Upload flow in detail:

  1. Client requests pre-signed S3 URL from Upload Service
  2. Client uploads original photo directly to S3 (bypasses our servers entirely)
  3. S3 event notification triggers Image Processing pipeline
  4. Pipeline generates 4 sizes:
    • Thumbnail: 150×150, 50KB (profile grid, notifications)
    • Small: 320×320, 200KB (small screens)
    • Medium: 640×640, 500KB (feed view)
    • Large: 1080×1080, 2MB (full-screen view)
  5. All sizes uploaded to S3 with deterministic keys: {size}/{photo_id}.jpg
  6. CDN pre-warmed for medium size (most requested)

Processing at scale:

  • 500 uploads/sec → 500 image processing jobs/sec
  • Each job: ~2 seconds of CPU (resize 4 times)
  • Need: ~1000 processing cores continuously
  • Solution: Auto-scaling worker fleet or AWS Lambda (scales to thousands of concurrent executions)

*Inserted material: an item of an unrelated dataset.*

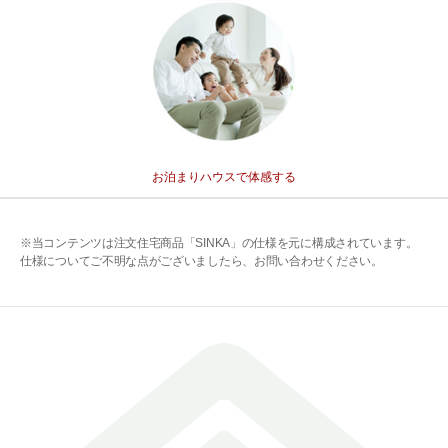
お泊まりハウスで体感する
※当コンテンツは注文住宅商品「SINKA」の仕様を元に構成されています。
仕様についてご不明な点がございましたら、お問い合わせください。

Failure handling: If image processing fails (corrupt image, OOM):

  • Retry 3 times with exponential backoff
  • Dead letter queue for persistent failures
  • Photo shows as “processing” in UI until complete
  • Alert on DLQ depth > threshold

Deep Dive 3: CDN Strategy for Photo Delivery

Photos account for 99%+ of bandwidth. Without CDN, we’d need 250GB/sec of origin bandwidth.

CDN architecture:

  • Multi-CDN: Use CloudFront + Cloudflare for redundancy and cost optimization
  • Cache tiers: Edge → Regional → Origin Shield → S3
  • Cache hit ratio target: > 98% (most photos are viewed within first 24 hours of posting)

Cache key design: /{size}/{photo_id}.jpg

  • Deterministic keys → no cache invalidation needed (photos are immutable once processed)
  • Different sizes cached independently (thumbnail has much higher hit ratio than large)

Cost optimization:

  • Photos older than 30 days: move to S3 Infrequent Access tier (50% cheaper)
  • Photos older than 1 year: move to S3 Glacier (90% cheaper)
  • Access pattern: 80% of CDN traffic is for photos < 7 days old

7. Extensions (2 min)

  • Stories: Ephemeral content (24-hour TTL). Separate storage and feed pipeline. Higher write volume but short retention reduces storage costs.
  • Reels/Video: Fundamentally different pipeline — video transcoding (HLS/DASH), adaptive bitrate streaming, higher storage and bandwidth costs.
  • Explore/Discovery: Content recommendation engine using collaborative filtering + content-based features. Separate from the follow-based feed.
  • Direct messages: Real-time messaging (WebSocket-based). Separate service entirely. See the Messenger/WhatsApp design.
  • Push notifications: Fan-out service publishes to notification queue when a user posts. APNs/FCM for delivery.
  • Content moderation: ML pipeline to detect nudity, violence, spam. Runs async post-upload, can remove content retroactively.